- [Exercise objective]: Write what comes next in the frustum culling passage below, starting right after its last line. The records that follow the passage are not part of it.

═════ Selected extract ═════

Algorithm: for object's center we find distance to each frustum plane. If point is behind any plane more than sphere radius, then sphere not in frustum. And found one is splitting plane.

__forceinline bool SphereInFrustum(vec3 &pos, float &radius, vec4 *frustum_planes)
{
	bool res = true;
	//test all 6 frustum planes
	for (int i = 0; i < 6; i++)
	{
		//calculate distance from sphere center to plane.
		//if distance larger then sphere radius - sphere is outside frustum
		if (frustum_planes[i].x * pos.x + frustum_planes[i].y * pos.y + frustum_planes[i].z * pos.z + frustum_planes[i].w <= -radius)
			res = false;
			//return false; //with flag works faster
	}
	return res;
}


AABB-frustum

Bounding sphere sometimes not great choise to approximate object. For more precise test one often use boxes. World Axis-Aligned or Oriented Bounding Boxes.
Basic idea to test the box visibility in frustum: if all 8 box points lie behind one of frustum planes then box is not in frustum. In next example implemented AABB-fustum test. But if we place OBB world-space points in equations – we get OBB-frustum test.

__forceinline bool RightParallelepipedInFrustum2(vec4 &Min, vec4 &Max, vec4 *frustum_planes)
{
//this is just example of basic idea - how BOX culling works, both AABB and OBB
//Min & Max are 2 world space box points. For AABB-drustum culling
//We may use transformed (by object matrix) to world space 8 box points. Replace Min & Max in equations and we get OBB-frustum.
	//test all 6 frustum planes
	for (int i = 0; i<6; i++)
	{
	//try to find such plane for which all 8 box points behind it
	//test all 8 box points against frustum plane
	//calculate distance from point to plane
	//if point infront of the plane (dist > 0) - this is not separating plane
		if (frustum_planes[i][0] * Min[0] + frustum_planes[i][1] * Max[1] + frustum_planes[i][2] * Min[2] + frustum_planes[i][3]>0)
			continue;
		if (frustum_planes[i][0] * Min[0] + frustum_planes[i][1] * Max[1] + frustum_planes[i][2] * Max[2] + frustum_planes[i][3]>0)
			continue;
		if (frustum_planes[i][0] * Max[0] + frustum_planes[i][1] * Max[1] + frustum_planes[i][2] * Max[2] + frustum_planes[i][3]>0)

═════ Recorded information ═════

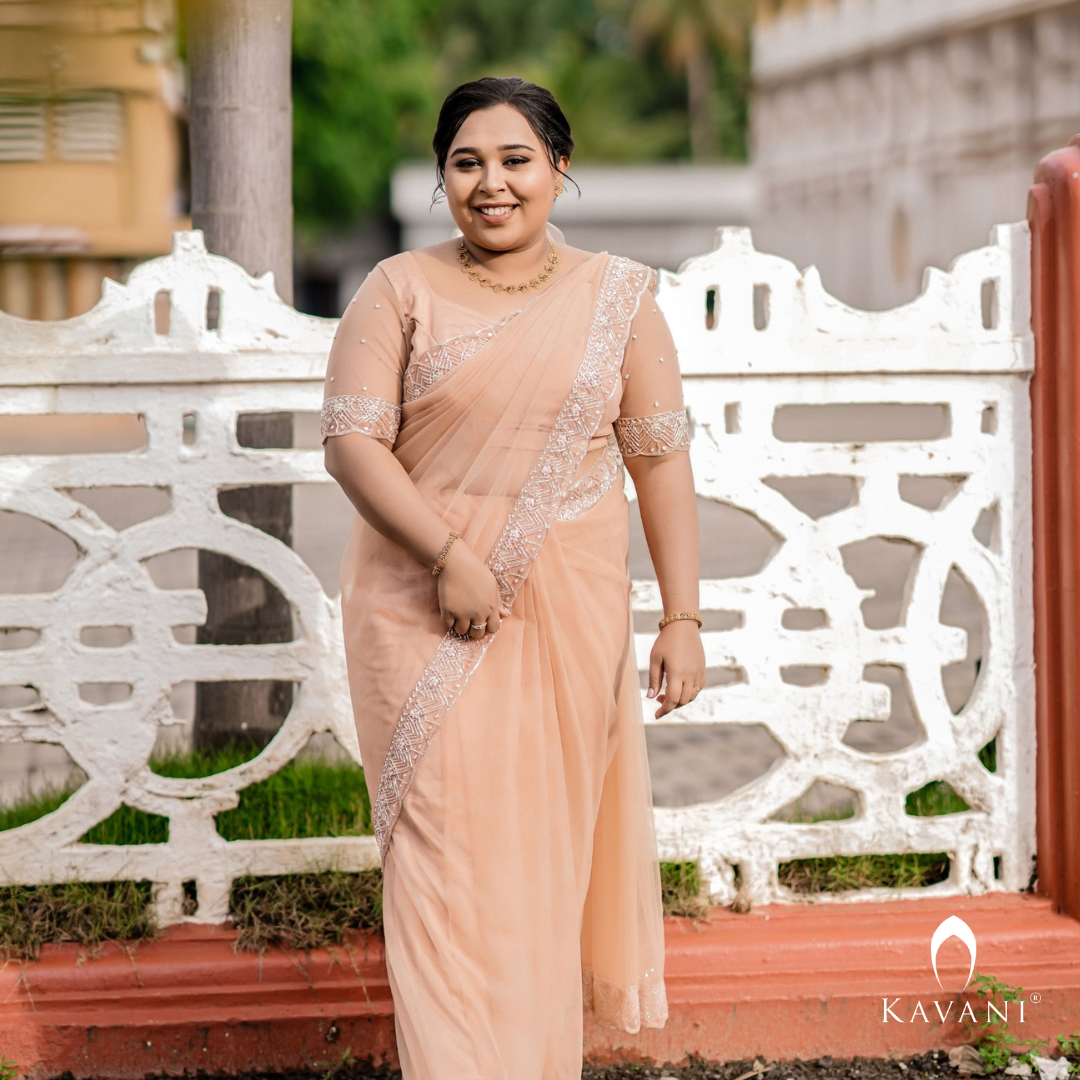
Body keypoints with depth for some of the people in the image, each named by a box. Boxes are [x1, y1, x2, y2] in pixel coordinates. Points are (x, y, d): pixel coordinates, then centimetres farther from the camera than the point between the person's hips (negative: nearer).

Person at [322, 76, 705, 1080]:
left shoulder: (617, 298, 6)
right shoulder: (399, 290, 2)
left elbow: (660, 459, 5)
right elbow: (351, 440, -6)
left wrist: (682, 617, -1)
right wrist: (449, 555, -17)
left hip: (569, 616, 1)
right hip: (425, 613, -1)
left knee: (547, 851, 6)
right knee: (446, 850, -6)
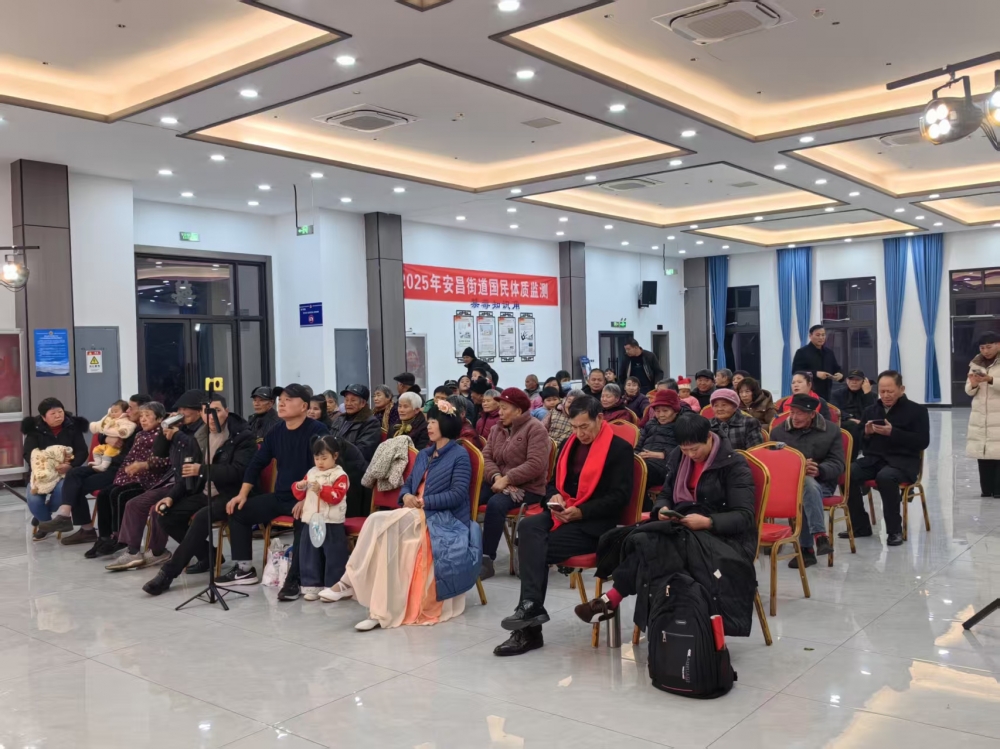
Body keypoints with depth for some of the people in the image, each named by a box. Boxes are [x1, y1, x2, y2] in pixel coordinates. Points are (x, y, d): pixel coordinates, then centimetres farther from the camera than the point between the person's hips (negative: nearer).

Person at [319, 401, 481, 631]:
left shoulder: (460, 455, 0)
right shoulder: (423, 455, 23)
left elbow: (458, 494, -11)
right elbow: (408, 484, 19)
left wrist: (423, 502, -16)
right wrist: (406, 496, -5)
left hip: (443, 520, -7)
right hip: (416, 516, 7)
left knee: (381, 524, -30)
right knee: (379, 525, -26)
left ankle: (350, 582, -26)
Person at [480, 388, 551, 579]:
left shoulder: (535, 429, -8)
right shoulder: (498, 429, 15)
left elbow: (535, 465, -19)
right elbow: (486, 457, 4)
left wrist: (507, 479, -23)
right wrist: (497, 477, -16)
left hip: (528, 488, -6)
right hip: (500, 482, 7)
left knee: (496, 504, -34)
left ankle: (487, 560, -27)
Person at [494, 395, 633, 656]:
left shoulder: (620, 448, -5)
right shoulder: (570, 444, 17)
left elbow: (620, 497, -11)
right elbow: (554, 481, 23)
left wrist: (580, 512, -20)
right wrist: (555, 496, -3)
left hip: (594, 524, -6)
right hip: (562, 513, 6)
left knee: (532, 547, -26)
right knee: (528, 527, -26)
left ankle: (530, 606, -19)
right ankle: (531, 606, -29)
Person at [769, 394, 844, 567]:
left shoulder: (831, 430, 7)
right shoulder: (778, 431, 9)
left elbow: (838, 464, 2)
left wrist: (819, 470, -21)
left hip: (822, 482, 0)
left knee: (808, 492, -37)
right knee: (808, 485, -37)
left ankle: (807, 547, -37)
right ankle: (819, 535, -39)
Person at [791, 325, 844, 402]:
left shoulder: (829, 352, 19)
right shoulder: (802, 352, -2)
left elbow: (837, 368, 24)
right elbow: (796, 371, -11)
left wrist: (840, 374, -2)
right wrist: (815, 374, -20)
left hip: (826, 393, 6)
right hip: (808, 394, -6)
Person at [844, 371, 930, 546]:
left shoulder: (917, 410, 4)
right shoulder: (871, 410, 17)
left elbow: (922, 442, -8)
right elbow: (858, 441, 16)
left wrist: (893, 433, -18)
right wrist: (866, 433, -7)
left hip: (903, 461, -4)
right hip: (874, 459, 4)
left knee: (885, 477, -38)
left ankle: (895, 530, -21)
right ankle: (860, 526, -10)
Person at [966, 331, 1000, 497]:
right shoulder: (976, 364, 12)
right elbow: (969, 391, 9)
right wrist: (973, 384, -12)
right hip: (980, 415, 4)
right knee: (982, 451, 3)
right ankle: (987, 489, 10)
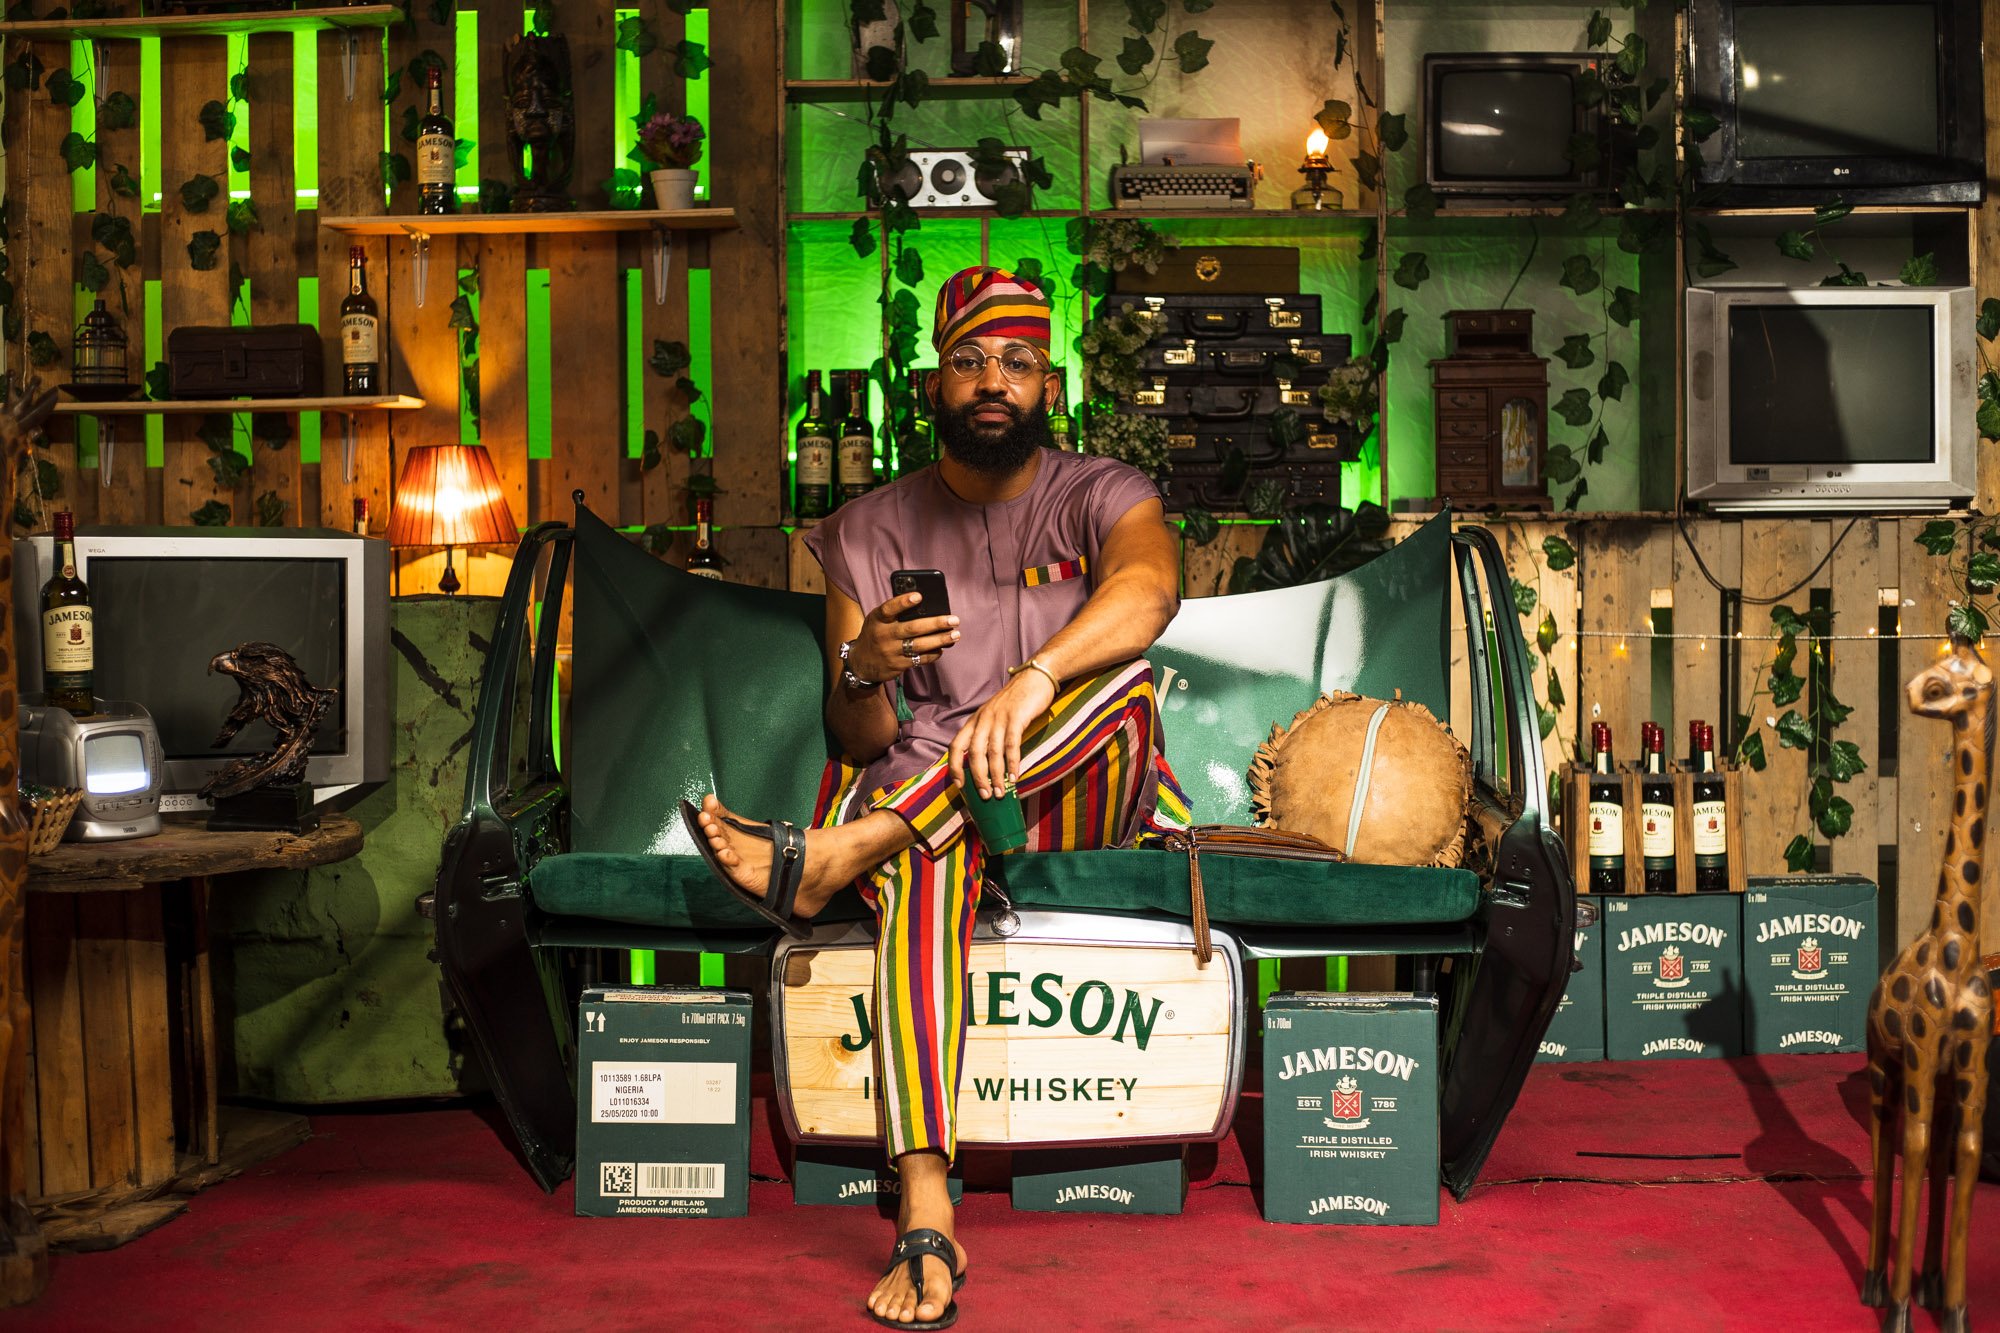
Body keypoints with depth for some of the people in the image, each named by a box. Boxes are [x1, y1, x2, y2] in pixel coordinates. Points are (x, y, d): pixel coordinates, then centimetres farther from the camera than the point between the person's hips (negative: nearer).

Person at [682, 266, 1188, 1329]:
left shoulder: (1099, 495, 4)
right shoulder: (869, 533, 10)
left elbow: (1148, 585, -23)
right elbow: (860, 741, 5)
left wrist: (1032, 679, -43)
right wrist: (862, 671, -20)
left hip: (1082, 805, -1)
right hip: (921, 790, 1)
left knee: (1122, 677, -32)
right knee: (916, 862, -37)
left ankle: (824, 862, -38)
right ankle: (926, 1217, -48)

═════

- [Result below]:
			continue;
		if (frustum_planes[i][0] * Max[0] + frustum_planes[i][1] * Max[1] + frustum_planes[i][2] * Min[2] + frustum_planes[i][3]>0)
			continue;
		if (frustum_planes[i][0] * Max[0] + frustum_planes[i][1] * Min[1] + frustum_planes[i][2] * Min[2] + frustum_planes[i][3]>0)
			continue;
		if (frustum_planes[i][0] * Max[0] + frustum_planes[i][1] * Min[1] + frustum_planes[i][2] * Max[2] + frustum_planes[i][3]>0)
			continue;
		if (frustum_planes[i][0] * Min[0] + frustum_planes[i][1] * Min[1] + frustum_planes[i][2] * Max[2] + frustum_planes[i][3]>0)
			continue;
		if (frustum_planes[i][0] * Min[0] + frustum_planes[i][1] * Min[1] + frustum_planes[i][2] * Min[2] + frustum_planes[i][3]>0)
			continue;
		return false;
    }
    return true;
}

AABB-frustum test might be implemented more optimal.
Algorithm: from 8 point find closest one to the plane ant test if it is behind the plane. If yes – the object is not in frustum.

__forceinline bool RightParallelepipedInFrustum(vec4 &Min, vec4 &Max, vec4 *frustum_planes)
{
	bool inside = true;
	//test all 6 frustum planes
	for (int i = 0; i<6; i++)
	{
	//pick closest point to plane and check if it behind the plane
	//if yes - object outside frustum
		float d = max(Min.x * frustum_planes[i].x, Max.x * frustum_planes[i].x) +
				  max(Min.y * frustum_planes[i].y, Max.y * frustum_planes[i].y) +
				  max(Min.z * frustum_planes[i].z, Max.z * frustum_planes[i].z) + 
				  frustum_planes[i].w;
		inside &= d > 0;
		//return false; //with flag works faster
	}
	return inside;
}


OBB-frustum

Algorithm: transform 8 box points from local space to clip-space. It is easy to test points against plane in such space as frustum becomes the unit cube [-1..1] (but we should take into account that for DirectX for Z axis we have another size [0..1]). If for one of axis all 8 vertexes <-1 or >1, then box outside the frustum.

__forceinline bool OBBInFrustum(const vec3 &Min, const vec3 &Max, mat4 &obj_transform_mat, mat4 &cam_modelview_proj_mat)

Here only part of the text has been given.